TO MRS. LEADBEATER.
Roehampton, Sept. 29, 1821.
I reproach myself for having permitted you to learn by the public papers the misfortune I have suffered in losing my invaluable friend Miss Agar, as I know your kind heart will form a thousand apprehensions as to the effect of such a disruption on my health and spirits. Believe me, my dear friend, that her composure, fortitude, and Christian resignation, have left with her friends the priceless legacy of an example which forbids every undue murmur, every selfish indulgence of grief. ‘Our little life is rounded with a sleep;’ and till that last sleep our character cannot be perfectly understood or completely finished. Hers has stood this test, and her departure reflects back a light on all her preceding days.

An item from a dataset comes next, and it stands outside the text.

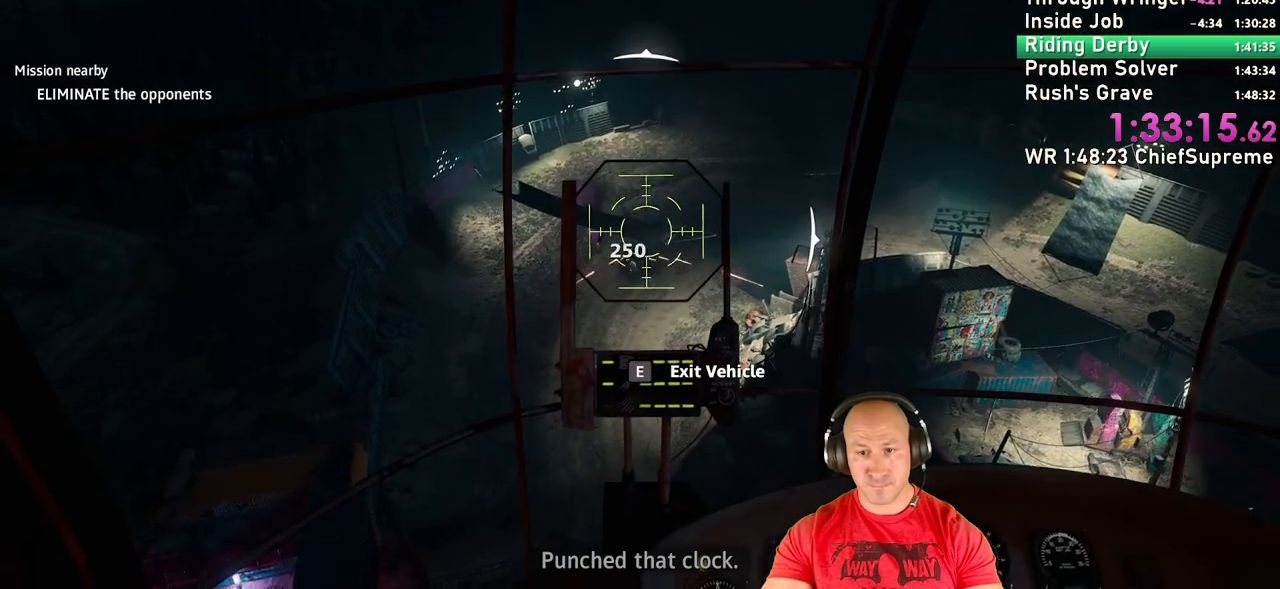
{"keys": ["d"], "mouse": [], "events": [[284, "d", "down"], [284, "mouse_left", "up"]]}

Oct. 8.—Lord Clifden feels, and bears, his loss as he ought—a second self, affectionate as a wife, clearsighted to his interests, temporal and eternal, as a sister, observant as a daughter, the tenderest nurse to him in sickness, the most admirable regulator of a family, which moved with the silence, order, and harmony of the spheres—a pleasing, cheerful, and entertaining companion, and as grateful to him for his liberality to her of this world’s goods, as if she had not been deserving of all he could bestow.
TO RICHARD TRENCH, ESQ.
London, Oct. 15, 1821.
Besides ‘that which cometh upon me daily,’ I have been visiting a lovely little being, a soul on the wing, one of —— ——’s nieces, who adorns a death-bed of poverty and privation with the sweetest and most endearing Christian graces. Oh! how his bosom ought to be wrung in comparing her present situation with that she might have been in, had he behaved with common honesty; but wickedness brings its own balm.
Lord Waldegrave’s Memoirs[66] are worth reading, and show an accomplished mind, so habituated to courtly restraint in expressing its thoughts, that attention is needful to find the full meaning of the writer, in the low and gentle tones by which it is communicated.